An odd piece of movie history came out this week that must be addressed. And I’m not talking about Iron Man 2.
Back before I went movie crazy, I was in graduate school for playwriting and annoyingly enough we have to take a screenwriting class in our final year. The instructor, playwright and TV writer Frank Pugliese, could see that some of us just weren’t that into screenplays, so he suggested we read The Conversations: Walter Murch and the Art of Editing Film.
Walter Murch is an editor and sound mixer. The soundtrack of a film is put together just like your favorite Kanye West song, with multiple tracks cut and mixed together into one continuous piece of sound. That’s what a sound mixer does. An editor does the same thing, but with images. Nowadays almost all editing is done on a computer, but in olden times the editor would sit there with a pair of scissors and tape and literally cut the movie together.
As Walter Murch points out, it’s strange that editing even works. Go to Netflix right now and start a movie, any movie, and focus on the cut. Just the cut. The way one image slams up against another image. How odd it is. How jarring. The cut, strange as it is, is the distinguishing feature of movies as a medium.

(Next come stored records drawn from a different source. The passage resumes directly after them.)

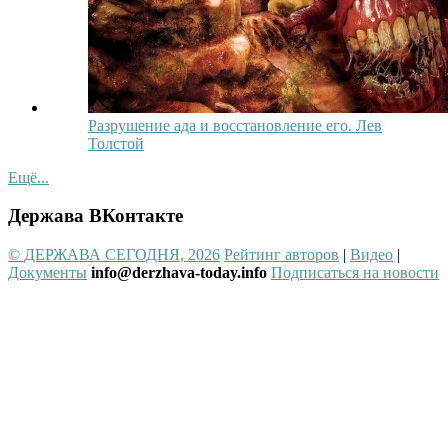
Разрушение ада и восстановление его. Лев
Толстой
Ещё...
Держава ВКонтакте
© ДЕРЖАВА СЕГОДНЯ, 2026
Рейтинг авторов
|
Видео
|
Документы
info@derzhava-today.info
Подписаться на новости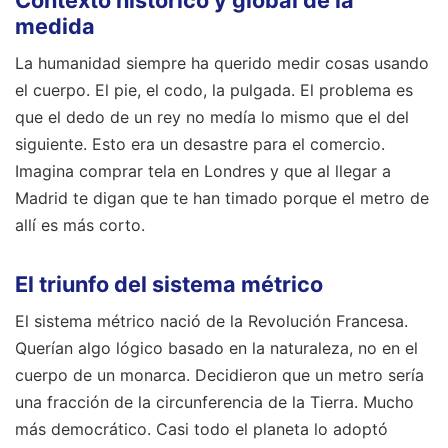
medida
La humanidad siempre ha querido medir cosas usando
el cuerpo. El pie, el codo, la pulgada. El problema es
que el dedo de un rey no medía lo mismo que el del
siguiente. Esto era un desastre para el comercio.
Imagina comprar tela en Londres y que al llegar a
Madrid te digan que te han timado porque el metro de
allí es más corto.
El triunfo del sistema métrico
El sistema métrico nació de la Revolución Francesa.
Querían algo lógico basado en la naturaleza, no en el
cuerpo de un monarca. Decidieron que un metro sería
una fracción de la circunferencia de la Tierra. Mucho
más democrático. Casi todo el planeta lo adoptó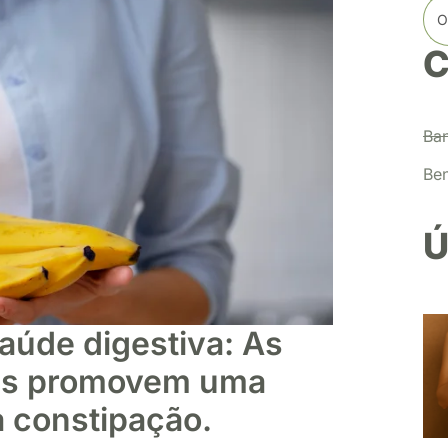
C
Ba
Ben
Ú
aúde digestiva: As
nas promovem uma
a constipação.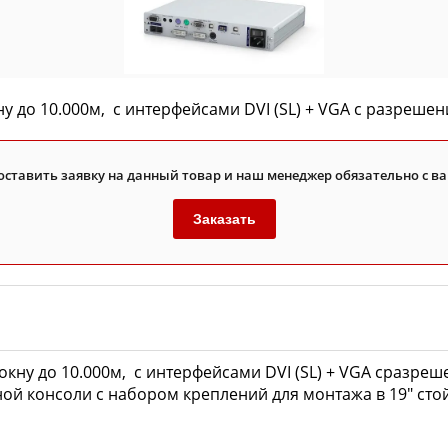
у до 10.000м,
с интерфейсами DVI (SL) + VGA
с разрешени
оставить заявку на данный товар и наш менеджер обязательно с ва
Заказать
кну до 10.000м,
с интерфейсами DVI (SL) + VGA
сразреше
ьной консоли с набором креплений для монтажа в 19" ст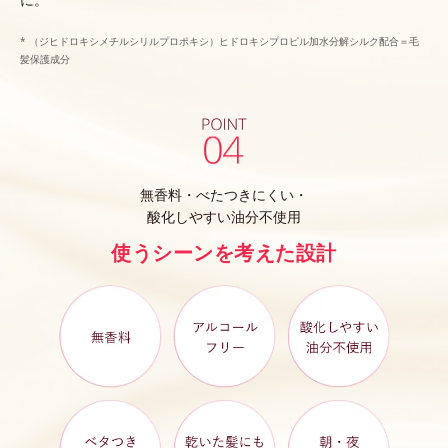
* （ジヒドロキシメチルシリルプロポキシ）ヒドロキシプロピル加水分解シルク配合＝毛
髪保護成分
無香料・べたつきにくい・
酸化しやすい油分不使用
使うシーンを考えた設計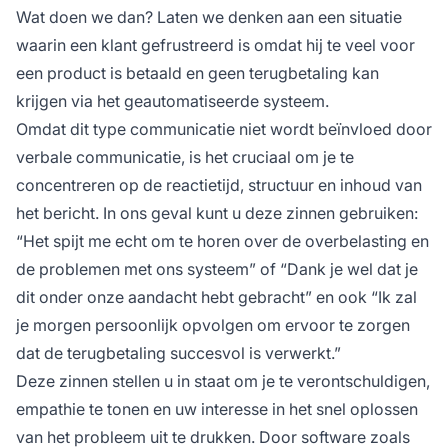
Wat doen we dan? Laten we denken aan een situatie
waarin een klant gefrustreerd is omdat hij te veel voor
een product is betaald en geen terugbetaling kan
krijgen via het geautomatiseerde systeem.
Omdat dit type communicatie niet wordt beïnvloed door
verbale communicatie, is het cruciaal om je te
concentreren op de reactietijd, structuur en inhoud van
het bericht. In ons geval kunt u deze zinnen gebruiken:
“Het spijt me echt om te horen over de overbelasting en
de problemen met ons systeem”
of
“Dank je wel dat je
dit onder onze aandacht hebt gebracht”
en ook
“Ik zal
je morgen persoonlijk opvolgen om ervoor te zorgen
dat de terugbetaling succesvol is verwerkt.”
Deze zinnen stellen u in staat om je te verontschuldigen,
empathie te tonen en uw interesse in het snel oplossen
van het probleem uit te drukken. Door software zoals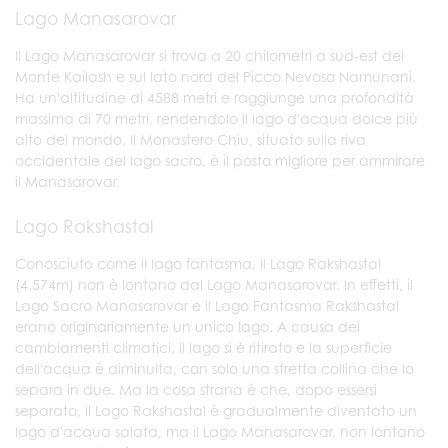
Lago Manasarovar
Il Lago Manasarovar si trova a 20 chilometri a sud-est del
Monte Kailash e sul lato nord del Picco Nevoso Namunani.
Ha un'altitudine di 4588 metri e raggiunge una profondità
massima di 70 metri, rendendolo il lago d'acqua dolce più
alto del mondo. Il Monastero Chiu, situato sulla riva
occidentale del lago sacro, è il posto migliore per ammirare
il Manasarovar.
Lago Rakshastal
Conosciuto come il lago fantasma, il Lago Rakshastal
(4.574m) non è lontano dal Lago Manasarovar. In effetti, il
Lago Sacro Manasarovar e il Lago Fantasma Rakshastal
erano originariamente un unico lago. A causa dei
cambiamenti climatici, il lago si è ritirato e la superficie
dell'acqua è diminuita, con solo una stretta collina che lo
separa in due. Ma la cosa strana è che, dopo essersi
separato, il Lago Rakshastal è gradualmente diventato un
lago d'acqua salata, ma il Lago Manasarovar, non lontano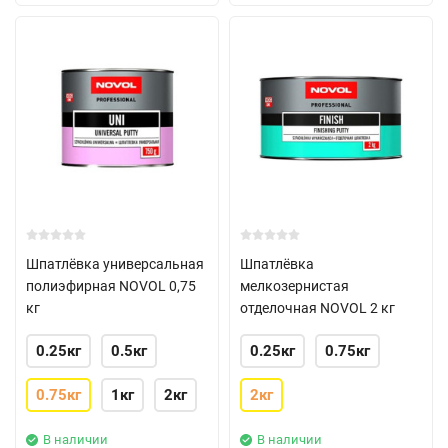
Шпатлёвка универсальная
Шпатлёвка
полиэфирная NOVOL 0,75
мелкозернистая
кг
отделочная NOVOL 2 кг
0.25кг
0.5кг
0.25кг
0.75кг
0.75кг
1кг
2кг
2кг
В наличии
В наличии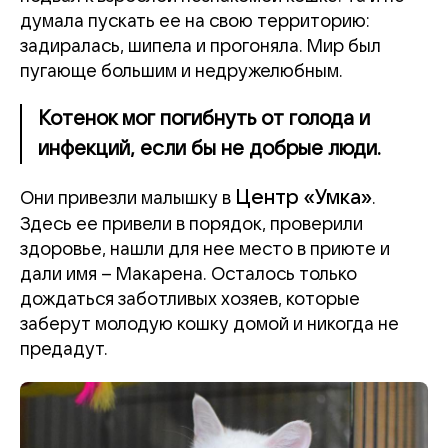
думала пускать ее на свою территорию:
задиралась, шипела и прогоняла. Мир был
пугающе большим и недружелюбным.
Котенок мог погибнуть от голода и
инфекций, если бы не добрые люди.
Центр «Умка»
Они привезли малышку в
.
Здесь ее привели в порядок, проверили
здоровье, нашли для нее место в приюте и
дали имя – Макарена. Осталось только
дождаться заботливых хозяев, которые
заберут молодую кошку домой и никогда не
предадут.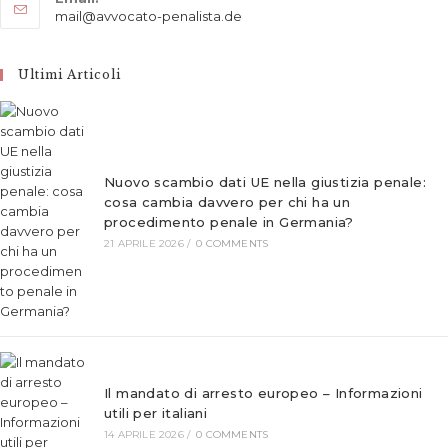
in
Opens
mail@avvocato-penalista.de
your
in
application
your
application
Ultimi Articoli
Nuovo scambio dati UE nella giustizia penale:
cosa cambia davvero per chi ha un
procedimento penale in Germania?
21 APRILE 2026
/
0 COMMENTS
Il mandato di arresto europeo – Informazioni
utili per italiani
14 APRILE 2026
/
0 COMMENTS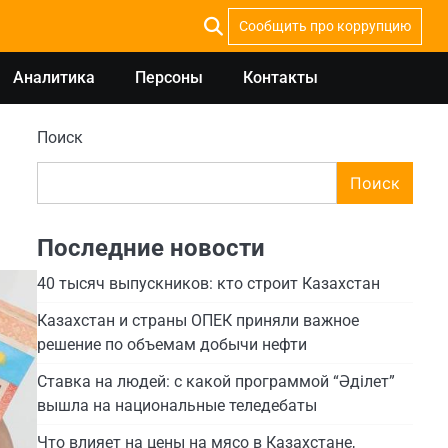
Сообщить про коррупцию
Аналитика
Персоны
Контакты
Поиск
Поиск
Последние новости
40 тысяч выпускников: кто строит Казахстан
Казахстан и страны ОПЕК приняли важное
решение по объемам добычи нефти
Ставка на людей: с какой программой “Әділет”
вышла на национальные теледебаты
Что влияет на цены на мясо в Казахстане,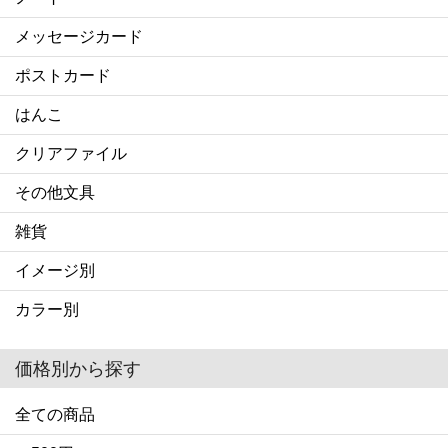
メッセージカード
ポストカード
はんこ
クリアファイル
その他文具
雑貨
イメージ別
カラー別
価格別から探す
全ての商品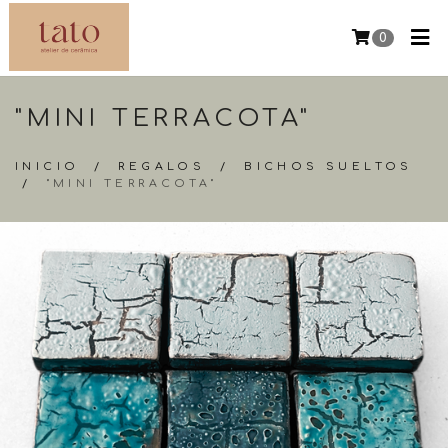
0
"MINI TERRACOTA"
INICIO
/
REGALOS
/
BICHOS SUELTOS
/
"MINI TERRACOTA"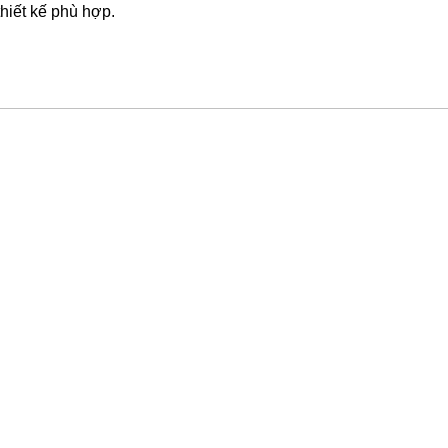
thiết kế phù hợp.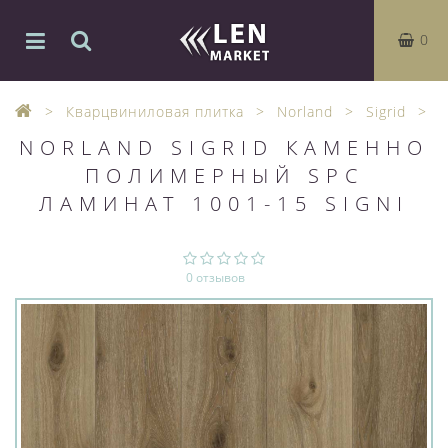
0
Кварцвиниловая плитка
Norland
Sigrid
NORLAND SIGRID КАМЕННО
ПОЛИМЕРНЫЙ SPC
ЛАМИНАТ 1001-15 SIGNI
0 отзывов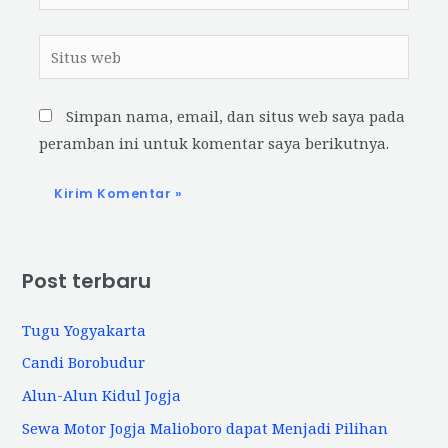
Situs
web
Simpan nama, email, dan situs web saya pada
peramban ini untuk komentar saya berikutnya.
Post terbaru
Tugu Yogyakarta
Candi Borobudur
Alun-Alun Kidul Jogja
Sewa Motor Jogja Malioboro dapat Menjadi Pilihan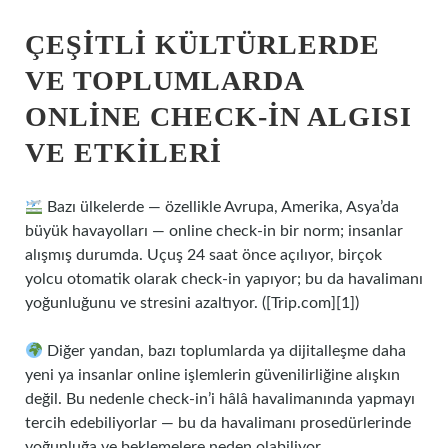
ÇEŞITLI KÜLTÜRLERDE
VE TOPLUMLARDA
ONLINE CHECK‑IN ALGISI
VE ETKILERI
Bazı ülkelerde — özellikle Avrupa, Amerika, Asya’da
büyük havayolları — online check‑in bir norm; insanlar
alışmış durumda. Uçuş 24 saat önce açılıyor, birçok
yolcu otomatik olarak check‑in yapıyor; bu da havalimanı
yoğunluğunu ve stresini azaltıyor. ([Trip.com][1])
Diğer yandan, bazı toplumlarda ya dijitalleşme daha
yeni ya insanlar online işlemlerin güvenilirliğine alışkın
değil. Bu nedenle check‑in’i hâlâ havalimanında yapmayı
tercih edebiliyorlar — bu da havalimanı prosedürlerinde
yoğunluğa ve beklemelere neden olabiliyor.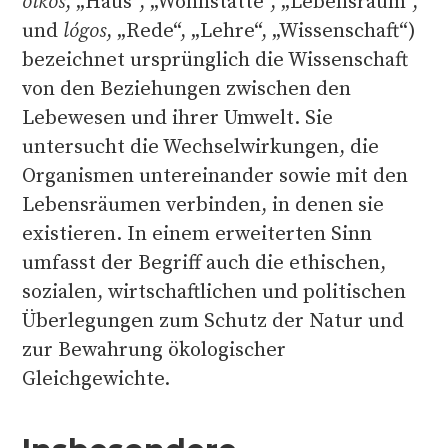
oîkos
, „Haus“, „Wohnstätte“, „Lebensraum“,
und
lógos
, „Rede“, „Lehre“, „Wissenschaft“)
bezeichnet ursprünglich die Wissenschaft
von den Beziehungen zwischen den
Lebewesen und ihrer Umwelt. Sie
untersucht die Wechselwirkungen, die
Organismen untereinander sowie mit den
Lebensräumen verbinden, in denen sie
existieren. In einem erweiterten Sinn
umfasst der Begriff auch die ethischen,
sozialen, wirtschaftlichen und politischen
Überlegungen zum Schutz der Natur und
zur Bewahrung ökologischer
Gleichgewichte.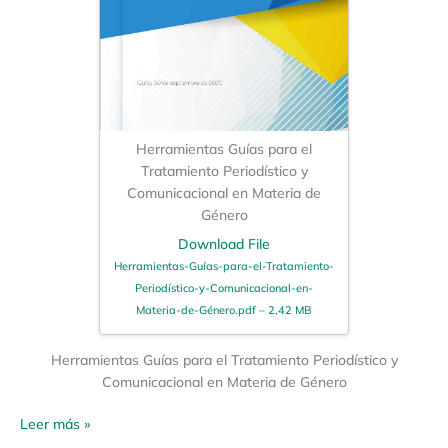
Herramientas Guías para el
Tratamiento Periodístico y
Comunicacional en Materia de
Género
Download File
Herramientas-Guías-para-el-Tratamiento-
Periodístico-y-Comunicacional-en-
Materia-de-Género.pdf – 2,42 MB
Herramientas Guías para el Tratamiento Periodístico y
Comunicacional en Materia de Género
Leer más »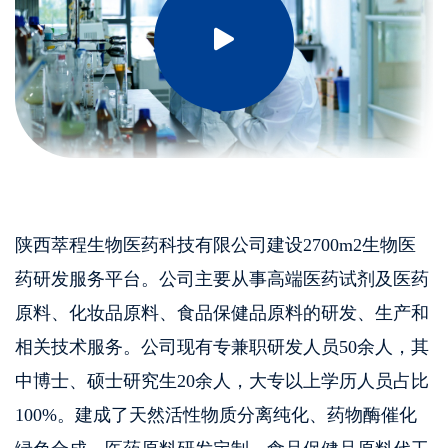
陕西萃程生物医药科技有限公司建设2700m2生物医
药研发服务平台。公司主要从事高端医药试剂及医药
原料、化妆品原料、食品保健品原料的研发、生产和
相关技术服务。公司现有专兼职研发人员50余人，其
中博士、硕士研究生20余人，大专以上学历人员占比
100%。建成了天然活性物质分离纯化、药物酶催化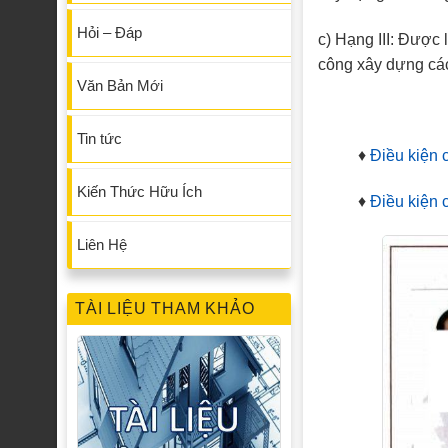
Hỏi – Đáp
c) Hạng III: Được 
công xây dựng các 
Văn Bản Mới
Tin tức
♦
Điều kiện 
Kiến Thức Hữu Ích
♦
Điều kiện 
Liên Hệ
TÀI LIỆU THAM KHẢO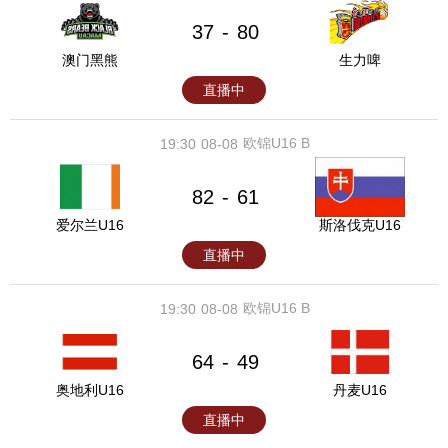
37
80
-
澳门黑熊
生力啤
直播中
欧锦U16 B
19:30
08-08
82
61
-
爱尔兰U16
斯洛伐克U16
直播中
欧锦U16 B
19:30
08-08
64
49
-
奥地利U16
丹麦U16
直播中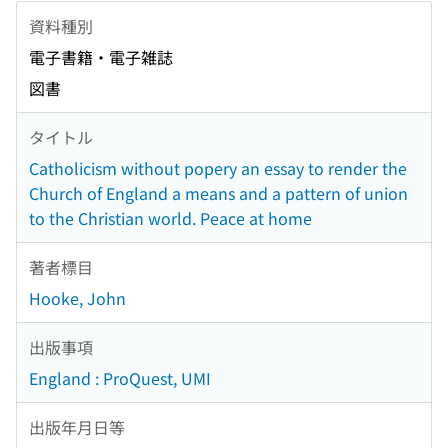
資料種別
電子書籍・電子雑誌
図書
タイトル
Catholicism without popery an essay to render the
Church of England a means and a pattern of union
to the Christian world. Peace at home
著者標目
Hooke, John
出版事項
England : ProQuest, UMI
出版年月日等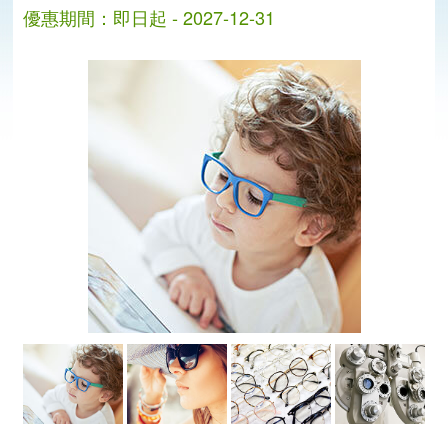
優惠期間：即日起 - 2027-12-31
分
分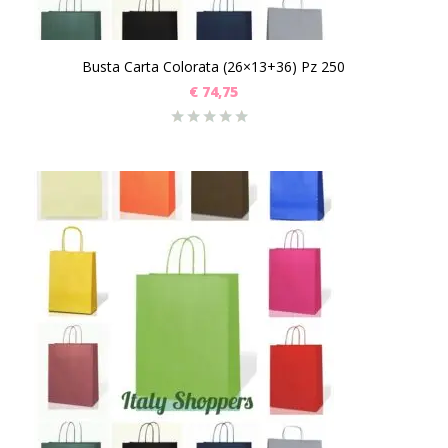
Busta Carta Colorata (26×13+36) Pz 250
€
74,75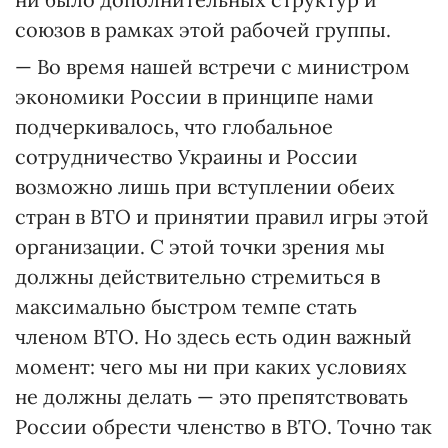
союзов в рамках этой рабочей группы.
— Во время нашей встречи с министром
экономики России в принципе нами
подчеркивалось, что глобальное
сотрудничество Украины и России
возможно лишь при вступлении обеих
стран в ВТО и принятии правил игры этой
организации. С этой точки зрения мы
должны действительно стремиться в
максимально быстром темпе стать
членом ВТО. Но здесь есть один важный
момент: чего мы ни при каких условиях
не должны делать — это препятствовать
России обрести членство в ВТО. Точно так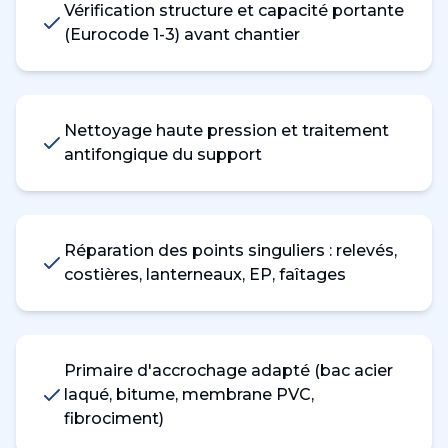
Vérification structure et capacité portante
(Eurocode 1-3) avant chantier
Nettoyage haute pression et traitement
antifongique du support
Réparation des points singuliers : relevés,
costières, lanterneaux, EP, faîtages
Primaire d'accrochage adapté (bac acier
laqué, bitume, membrane PVC,
fibrociment)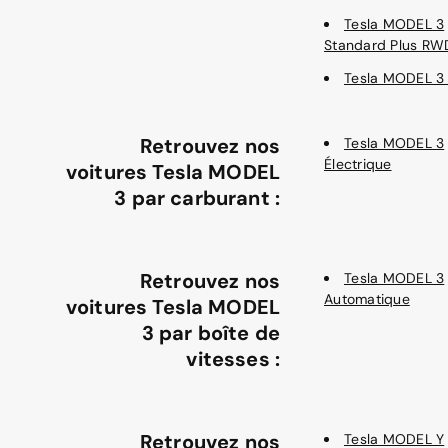
Tesla MODEL 3
Standard Plus RW
Tesla MODEL 3 
Retrouvez nos
Tesla MODEL 3
Électrique
voitures Tesla MODEL
3 par carburant :
Retrouvez nos
Tesla MODEL 3
Automatique
voitures Tesla MODEL
3 par boîte de
vitesses :
Retrouvez nos
Tesla MODEL Y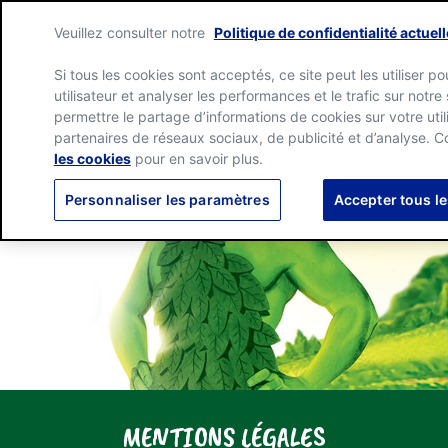
Skip
Green
to
Veuillez consulter notre
Politique de confidentialité actuell
Giant
content
Me
home
Si tous les cookies sont acceptés, ce site peut les utiliser po
page
utilisateur et analyser les performances et le trafic sur not
permettre le partage d’informations de cookies sur votre util
partenaires de réseaux sociaux, de publicité et d’analyse. 
les cookies
pour en savoir plus.
Personnaliser les paramètres
Accepter tous l
MENTIONS LÉGALES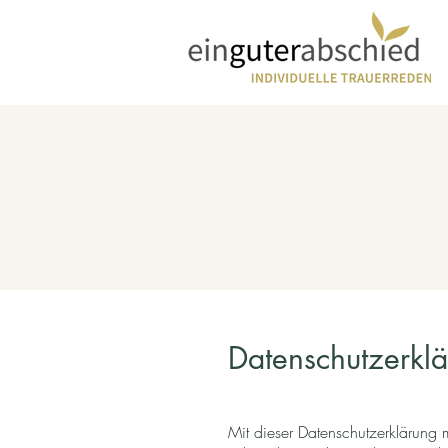
Datenschutzerkl
Mit dieser Datenschutzerklärung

Editors, more than screenwriters and more than directors, are the authors of movies – the way the story is told on a moment to moment level, the rhythm, the tempo, all of these things are the responsibility of the editor. More than anything else it was this new understanding of editing that ignited my newfound curiosity and love for movies.
All of this was foremost on my mind as I sat at New York’s Film Forum on Saturday night and watched this week’s case in point: 1927’s Metropolis.
Fritz Lang’s Metropolis premiered in Berlin as a 153-minute dystopian epic, but for its American distribution Paramount recut the movie into a 90 minute version that radically altered the storyline. Over the years various re-cuts of Metropolis have been released, but with much of the footage lost none of these versions could be faithful to the original. In 2002, Kino International cobbled together a 124 minute version that attempted a restoration – but it was still a lot of guesswork, and it was still missing a half an hour of story.
Then last year a 16mm negative of the original cut of the movie was been found at the Museo del Cine in Buenos Aires. A restoration project already underway in New Zealand used this additional footage to cut together an almost fully restored version of the original 1927 release.
The strange thing is this: the Buenos Aires footage has been badly damaged, so in this cut of the film the new material is obvious to anyone. It’s a strange sort of artifact. As my friend the film editor Rebecca Beluk said “Only a film nerd would want to see this.” It’s a strange film artifact that nonetheless reveals subtle and pervasive power of film editing.
Some of the bits cut out of Metropolis comprise longer sequences of debauchery deemed improper for American audiences, but even more striking are the three and four second reaction shots that were shaved off here and there to cut down on time.
Metropolis has long been hailed as the proto-science fiction film, with design concepts that would later be borrowed by movies like Star Wars and Blade Runner. Truncated cuts of the film have a kind of cold distance, drawing their force not from human relationships but from design, allegory, and scale.
The restored reaction shots bring an emotional context to the story that fills those monumental set-pieces with humanity, restoring the character-based stories that Lang originally intended.
If you want to get an idea of how powerful editing can be in movies, check out the new version of Metropolis – in theaters if you can find it, on DVD when it comes out. And if you want a deeper understanding of editing, try The Cutting Edge: The Magic of Movie Editing – streaming now on Netflix.